I wonder if there might be some difference between *pain*– a type of sensation, even very powerful really difficult sensation–and *suffering*–which has that part about wanting things to be other than they are, trying to push away the pain (and then that resistance always makes it feel even worse, as the muscles and the mind clamp down)?
And then I remember that the root of the word “passion” is “suffering”–maybe that aspect of wanting/yearning applies again?
love, Christy
popular, mainstream media culture:
does this include our perspectives on treating illnesses, health care? it would definitely include a cultural tendency to strive for comfort and predictability.
it’s interesting the connotation that even the word suffering has… as being pain-full verses a passageway to be respected and honored for the gift of evolution it has to share.

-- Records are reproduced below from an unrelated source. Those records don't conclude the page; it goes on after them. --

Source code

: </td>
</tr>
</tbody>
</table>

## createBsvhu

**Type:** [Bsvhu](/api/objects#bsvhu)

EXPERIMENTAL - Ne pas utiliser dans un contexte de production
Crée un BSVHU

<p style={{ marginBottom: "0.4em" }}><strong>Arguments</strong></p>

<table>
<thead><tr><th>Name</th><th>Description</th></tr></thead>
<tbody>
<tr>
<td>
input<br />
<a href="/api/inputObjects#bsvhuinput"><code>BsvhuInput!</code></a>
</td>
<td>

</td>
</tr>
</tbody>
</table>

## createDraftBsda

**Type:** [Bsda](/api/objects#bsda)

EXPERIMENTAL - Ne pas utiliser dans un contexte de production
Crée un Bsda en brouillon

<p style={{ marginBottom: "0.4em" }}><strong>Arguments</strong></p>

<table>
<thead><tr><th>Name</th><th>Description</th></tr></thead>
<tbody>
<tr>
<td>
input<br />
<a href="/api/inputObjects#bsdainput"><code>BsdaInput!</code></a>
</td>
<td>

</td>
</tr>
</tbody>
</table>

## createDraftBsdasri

The dissolution of passions-as-suffering by inviting them into the open space… I have been thinking about the internal quadrant of “what happens in Open Space” and have been enchanted with a comment I read in one of the Practice of Peace session notes, made by Anne Stadler, that “the capacity for instant connection is important”. I think the encouragement of that capacity is a large part of what has happened for me in Open Space, and (here is the connection to the topic of suffering) I also find that for me an important corollary to instant connection is acceptance of the accompanying griefwork–because instant connection may be deep but momentary, because the river continues to flow, because everything that’s born dies.
And grief is also a pain that can be unclenched, invited into open space, and allowed to be as it is; another pain that popular culture tells us to push away, medicate, deny.
There isn’t any other where, is there? Being able to see how that is so, is only occasional and always fleeting for me. Thank you for the reminder–and right before your BirthDay, seems somehow appropriate!
yep, all part and parcel, i think, ashley.
somebody in an openspace training workshop some years ago had a divinity background and got curious about the etymology of ‘passion.’ when he came back the next day and reported what you say here, christy, it made perfect sense. in open space we invite people to look into their passions, bring them out, discuss them, address them, whatever… and it seems to me that quite often they simply dissolve.
people often ask “where’s the action after the ost event?” and sometimes the real action is the dissolving of suffering that happens during the event. no action required.